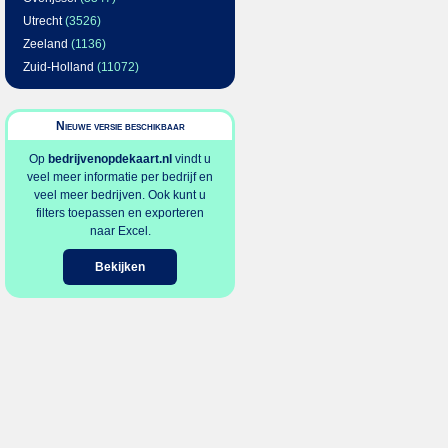
Utrecht
(3526)
Zeeland
(1136)
Zuid-Holland
(11072)
Nieuwe versie beschikbaar
Op
bedrijvenopdekaart.nl
vindt u
veel meer informatie per bedrijf en
veel meer bedrijven. Ook kunt u
filters toepassen en exporteren
naar Excel.
Bekijken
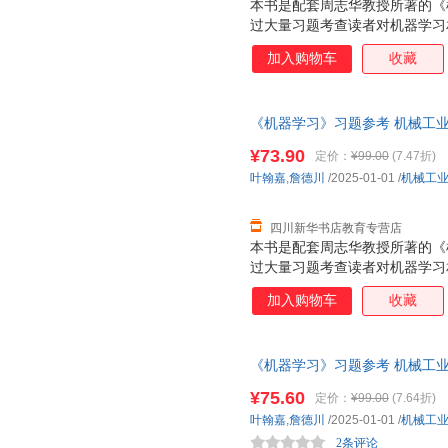
本书是配套周志华教授所著的《
过大量习题考查读者对机器学习
分：第一部分习题对应《机器学习
加入购物车
收藏
与选择、线性模型、决策树、神
学习、聚类、降维与度量学习；
式对知识点进行多角度考查，包
《机器学习》习题参考 机械工业
数据的分类、神经网络的优化与
城市次日达，团购优惠咨询在线
现象研究、度量学习及其应用。
¥73.90
定价：
¥99.00
(7.47折)
同难度级别。机器学习初学者可
叶翰嘉
,
詹德川
/2025-01-01
/
机械工
概念，对机器学习有一定基础的
角度的解读,为后续机器学
四川新华书店教育专营店
本书是配套周志华教授所著的《
过大量习题考查读者对机器学习
分：第一部分习题对应《机器学习
加入购物车
收藏
与选择、线性模型、决策树、神
学习、聚类、降维与度量学习；
式对知识点进行多角度考查，包
《机器学习》习题参考 机械工业
数据的分类、神经网络的优化与
城市次日达，团购优惠咨询在线
现象研究、度量学习及其应用。
¥75.60
定价：
¥99.00
(7.64折)
同难度级别。机器学习初学者可
叶翰嘉
,
詹德川
/2025-01-01
/
机械工
概念，对机器学习有一定基础的
2条评论
角度的解读,为后续机器学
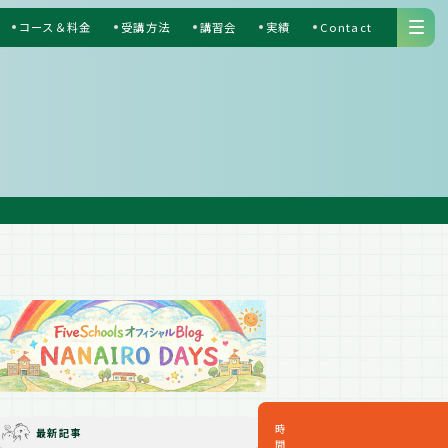
コース＆料金
受講方法
講習会
実績
Contact
S
時間割
最新記事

• _Action item_:
Write out every line of text from the data above without altering anything, and leave the pictures out of your answer.

• _Completed task_:
Utrecht
(3526)
Zeeland
(1136)
Zuid-Holland
(11072)
Nieuwe versie beschikbaar
Op
bedrijvenopdekaart.nl
vindt u
veel meer informatie per bedrijf en
veel meer bedrijven. Ook kunt u
filters toepassen en exporteren
naar Excel.
Bekijken
本书是配套周志华教授所著的《
过大量习题考查读者对机器学习
分：第一部分习题对应《机器学习
加入购物车
收藏
与选择、线性模型、决策树、神
学习、聚类、降维与度量学习；
式对知识点进行多角度考查，包
《机器学习》习题参考 机械工业
数据的分类、神经网络的优化与
城市次日达，团购优惠咨询在线
现象研究、度量学习及其应用。
¥73.90
定价：
¥99.00
(7.47折)
同难度级别。机器学习初学者可
叶翰嘉
,
詹德川
/2025-01-01
/
机械工
概念，对机器学习有一定基础的
角度的解读,为后续机器学
四川新华书店教育专营店
本书是配套周志华教授所著的《
过大量习题考查读者对机器学习
分：第一部分习题对应《机器学习
加入购物车
收藏
与选择、线性模型、决策树、神
学习、聚类、降维与度量学习；
式对知识点进行多角度考查，包
《机器学习》习题参考 机械工业
数据的分类、神经网络的优化与
城市次日达，团购优惠咨询在线
现象研究、度量学习及其应用。
¥75.60
定价：
¥99.00
(7.64折)
同难度级别。机器学习初学者可
叶翰嘉
,
詹德川
/2025-01-01
/
机械工
概念，对机器学习有一定基础的
2条评论
角度的解读,为后续机器学
コース＆料金
受講方法
講習会
実績
Contact
S
時間割
最新記事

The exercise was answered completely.